Former Federal Reserve Chairman Paul Volcker has argued that banks should not be allowed to trade on their own accounts, essentially separating proprietary trading and financial intermediation entirely in separate firms, as opposed to separate divisions within firms. His recommendation – the Volcker Rule – would apply to synthetic securitization.

Specific issues

The Financial Crisis Inquiry Commission noted that while the credit default swaps used in synthetics were often compared to insurance, unlike insurance policies in the US they were not regulated. That meant that a party with no "insurable interest" could buy a credit default swap as a pure bet – forbidden with insurance. This allowed inflation of potential losses or gains on the default of a loan or institution. Insurance regulators also
required that
insurers put aside reserves in case of a loss. In the housing boom, CDS were sold by firms that failed to put up any reserves or initial collateral or to hedge their exposure. In the run-up to the crisis, AIG, the largest U.S. insurance company, would accumulate a one-half trillion dollar position in credit risk through the OTC market without being required to post one dollar’s worth of initial collateral or making any other provision for loss.

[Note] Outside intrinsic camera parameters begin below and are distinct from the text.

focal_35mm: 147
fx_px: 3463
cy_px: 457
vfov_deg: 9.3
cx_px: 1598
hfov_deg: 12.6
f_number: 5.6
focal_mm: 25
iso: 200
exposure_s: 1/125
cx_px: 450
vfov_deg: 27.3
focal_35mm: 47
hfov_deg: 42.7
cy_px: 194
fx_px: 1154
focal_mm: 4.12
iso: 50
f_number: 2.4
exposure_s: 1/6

The CDOs have also been described as serving as a way of hiding short position of bets against the subprime mortgages from investors who depended on credit rating agency ratings to judge risk. In the case of the Synthetic CDO Example provided above, there were a number of "Party Cs" who bought synthetic CDOs from investment banks, not because they had examined the referenced securities and thought a long position was prudent, but because they trusted the credit agency rating the investment bank had paid for. The investors were unaware that the investment bank had created the synthetic CDO because they – or a favored client such as Paulson & Co. – wanted to bet on the default of the referenced securities, and needed the investor to pay them off if they won. The New York Times quoted one expert as saying:
The simultaneous selling of securities to customers and shorting them because they believed they were going to default is the most cynical use of credit information that I have ever seen... When you buy protection against an event that you have a hand in causing, you are buying fire insurance on someone else’s house and then committing arson.

One bank spokesman said that synthetic CDOs created by Wall Street were made to satisfy client demand for such products, which the clients thought would produce profits because they had an optimistic view of the housing market.

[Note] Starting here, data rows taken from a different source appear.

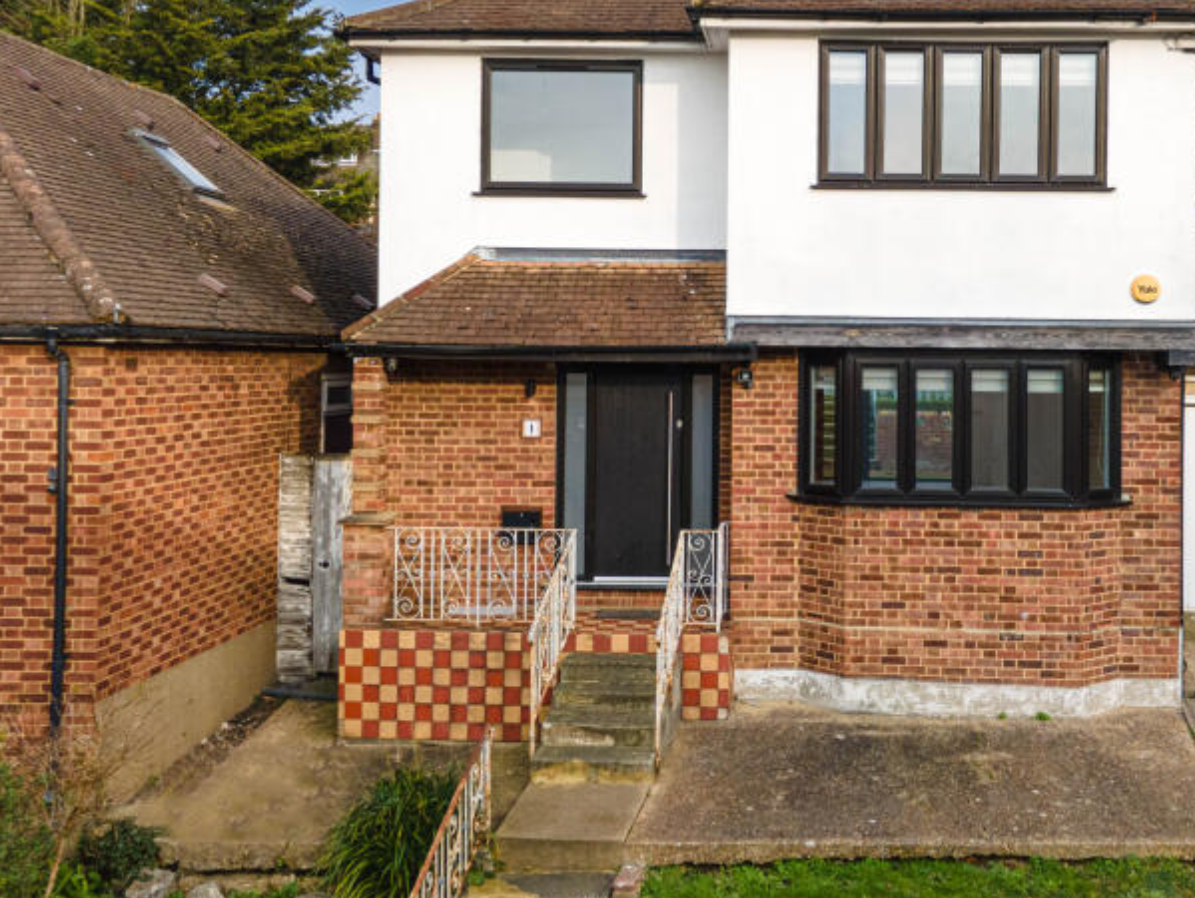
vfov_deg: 35.0
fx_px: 1416
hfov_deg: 45.2
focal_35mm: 41
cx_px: 776
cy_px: 347
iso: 100
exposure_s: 1/180
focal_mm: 4.5
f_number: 2.8
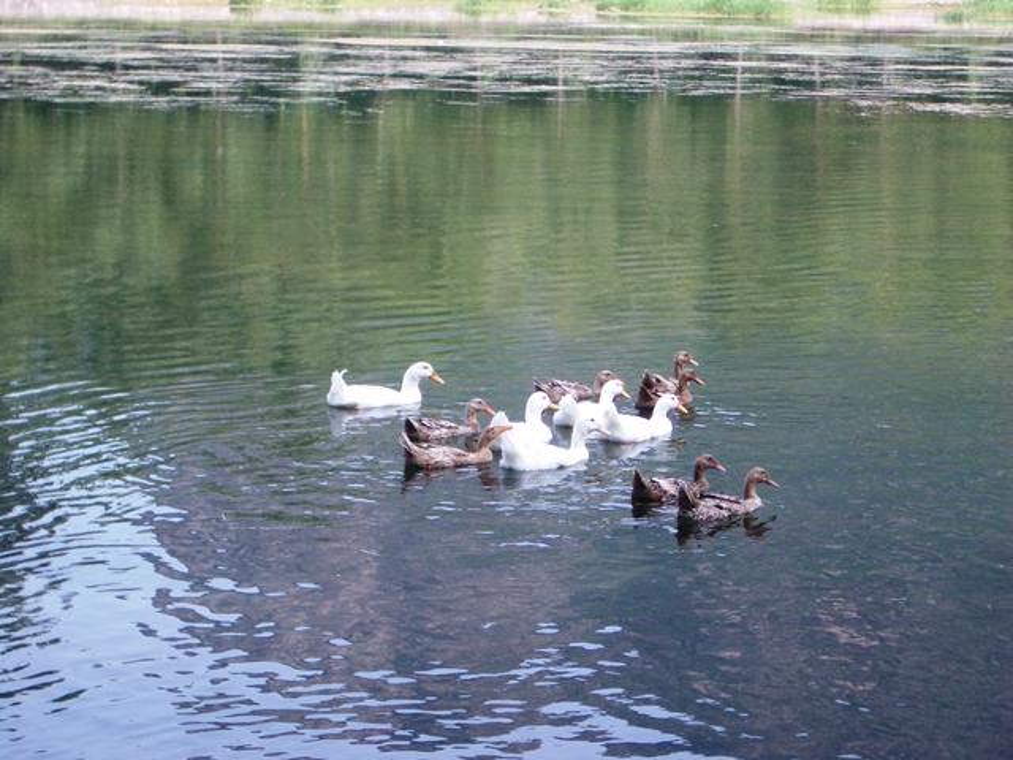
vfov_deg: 16.8
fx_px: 2575
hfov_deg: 22.3
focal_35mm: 88
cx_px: 506
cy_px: 380
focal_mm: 14.6
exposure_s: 1/125
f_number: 4.4
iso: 50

The crisis has renewed debate regarding the duty of financial intermediaries or market-makers such as investment banks to their clients. Intermediaries frequently take long or short positions on securities. They will often assume the opposite side of a client’s position to complete a transaction. The intermediary may hold or sell that position to increase, reduce or eliminate its own exposures. It is also typical that those clients taking the long or short positions do not know the identity of the other. The role of the intermediary is widely understood by the sophisticated investors that typically enter into complex transactions like synthetic CDOs.

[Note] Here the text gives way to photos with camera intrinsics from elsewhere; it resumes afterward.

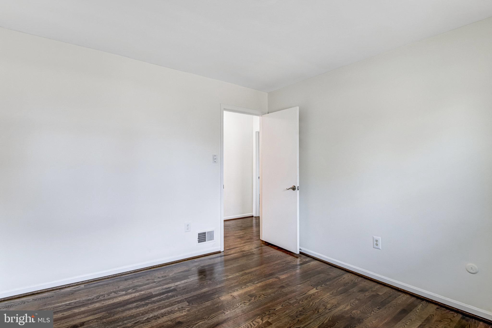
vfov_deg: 70.4
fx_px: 232
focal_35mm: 17
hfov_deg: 93.3
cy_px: 164
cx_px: 246
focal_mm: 17
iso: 400
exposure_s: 1/10
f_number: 8
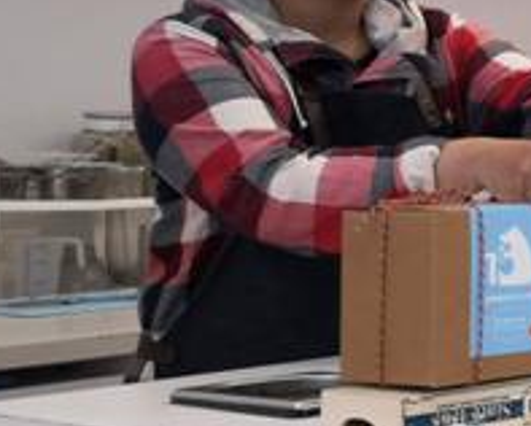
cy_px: 49
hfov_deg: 15.1
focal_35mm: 107
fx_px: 1683
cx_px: 1000
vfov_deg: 14.3
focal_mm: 3.95
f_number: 1.8
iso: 160
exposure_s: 1/30
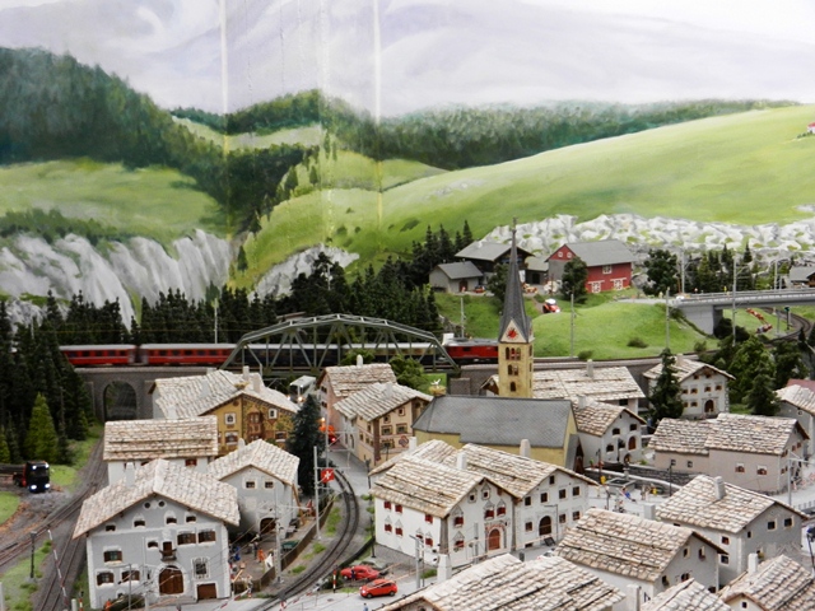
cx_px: 408
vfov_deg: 24.4
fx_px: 1413
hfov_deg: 32.2
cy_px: 306
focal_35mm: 60
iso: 640
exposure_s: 1/30
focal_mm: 10.9
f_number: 4.5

However, when an intermediary is trading on its own account and not merely hedging financial exposures created in its market-maker role, potential conflicts of interest arise. For example, if an investment bank has a significant bet that a particular asset class will decline in value and has taken the short position, does it have a duty to reveal the nature of these bets to clients who are considering taking the long side of the bet? To what extent does a market-maker that also trades on its own account owe a fiduciary responsibility to its customers, if any?